ПРАЗДНИК ВИНА В АНПЮИ
В змеегорлой бутыли – слезный мускат Разбитные щербатые девки нарасхват
Кто из рюмок недоумок кто из кружек – хлобысь Изо ртов девичьих втягивайте жизнь
Из губ-крыжовничин хлещите сласть Все равно нам всем иродам пропасть
А ты зачем инок прибрел на Праздник Вина Здесь с нами хохоча чокается пьяный Сатана
Ох да это ж племенной кудрявый толстоносый бык Он веревкой хвоста вертит дерется как мужик
Еще вина тащите спьяните вдрызг быка На нем девчонка пляшет как лоза тонка
Он ее прободает рогом одним А я пляшу на столе меж бутылей пьяна в дым
Из Смит-и-Вессона стреляют – в бутылку попадут А из корзины ветчину да арманьяк крадут
Бедные люди Пейте ешьте все Несут вам Бога на блюде во всей святой красе
А Бог – это такая священная еда Она вас всех согреет в метель и холода
Глоток слепого грога глинтвейна прихлеб И нож тупого рога во похмельный целит лоб
Запихивайте в глотки мясо лук чеснок Монахи да кокотки – а всяк одинок
Франция гуляет фифа фу-ты-ну Ей стоптанной московкой в лобешник звездану
Длинные толстые свечи руби под бычьим хвостом Намалюй звездами вечер да спрячься за холстом
Да стукнись лицом красным о живое рядом лицо Жизнь не напрасна если железно рук кольцо
Если нынче на Празднике Вина Каждому – мужу – каждая – жена
А я в толпе танцую я крепко под хмельком И в меня плюют виноделы кагором и коньяком
И неужто это я видевшая мор и дым и глад Пляшу в цветах и розах и глаза мои горят
И неужто это ты зревший пули людей внутри Со мной в венках танцуешь от зари и до зари
И шепчешь кусая мне ухо: ах пьянь ах стерва шваль Уйду навек с тобою в ночную близь и даль
И там из рюмки Мицара из Песьего горла Мы выпьем за Питер пожара за Катеринбург – дотла
За Сен-Жозеф-Марсанну Мускат и Арманьяк За крымскую Осанну За донской Кондак
За выбитые зубы За пули в стволе За то что друг другу любы Люди На земле
ЦАРИЦА САВСКАЯ И ЕЯ ЦАРЬ
Малевал буран разводы.

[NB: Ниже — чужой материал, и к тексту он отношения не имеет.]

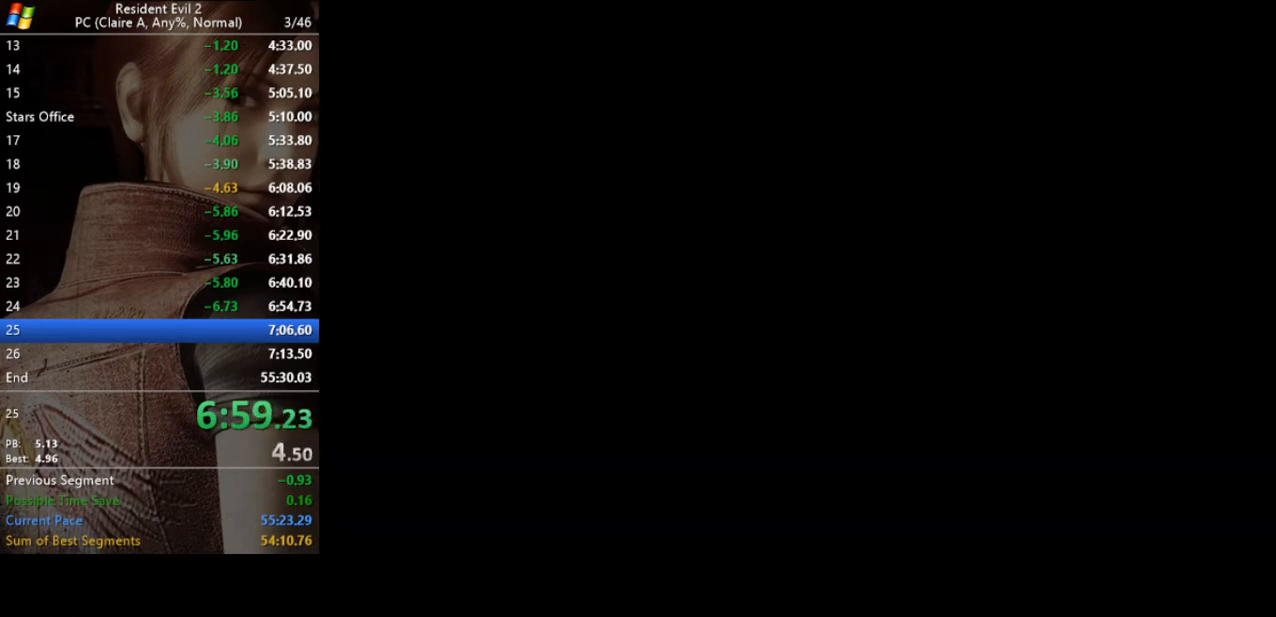
{"keys": [], "events": []}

Маслом – фонари! Прямо посреди народа важно шли цари. Искрилась соболья шуба. Пылал медальон. Стыли крашеные губы, слали ругань – вон. Изумруд до плеч свисает. Налит взор враждой. …На снегу стою, босая, с голой головой. Я к царице, дуре Савской, пятерню тяну. Ну же, цапни глазом царским!.. Ну, подай же!.. ну… Жизнь – роскошная подачка. Милостыня – твердь. Ты, богачка, ты, босячка, – и тебя ждет смерть. Царь твой зажирел во злате. Студнем ходит плоть. Мир – заплата на заплате. Мир – худой ломоть. Мир – сапфир на нищем пальце, высохшем, худом. Погорельцу, постояльцу и Содом – свой дом! И Армагеддон – родимый, и Гоморра – Сад… По снегу хрустите мимо. Плюну в куний зад. Плюну в жгучий мех блестящий, рот рукой утру. Этот царь ненастоящий. Он умрет к утру. С ним умрет его царица, что в миру, где мгла, Мне не подала напиться, есть не подала. Вывалит народ на стогны. Грянет звон и гуд. В красном колпаке огромном затанцует шут. Царство новое восславят! Трубы заревут! Но никто нас не избавит от бедняцких пут. И в снегу, что сыплет пухом, новым господам Я, Великая Старуха, сердца не подам. Мальчику с собакой кину. Курочке в соку. Матери. Отцу. И Сыну. Кину – мужику, Что в сугробе, горько плача, палец послюня, Все считает, Царь Незрячий, медяки огня.
БЕГЪ
Кружево ветвей. Мы бежали: скорей. Мы на брюхе ползли. Пел вдали соловей С родимой земли.
Пел родной соловей. Дул родной снеговей. Как смешались дыханья Холопья и царей. Одинако хрипят. Одиноко глядят.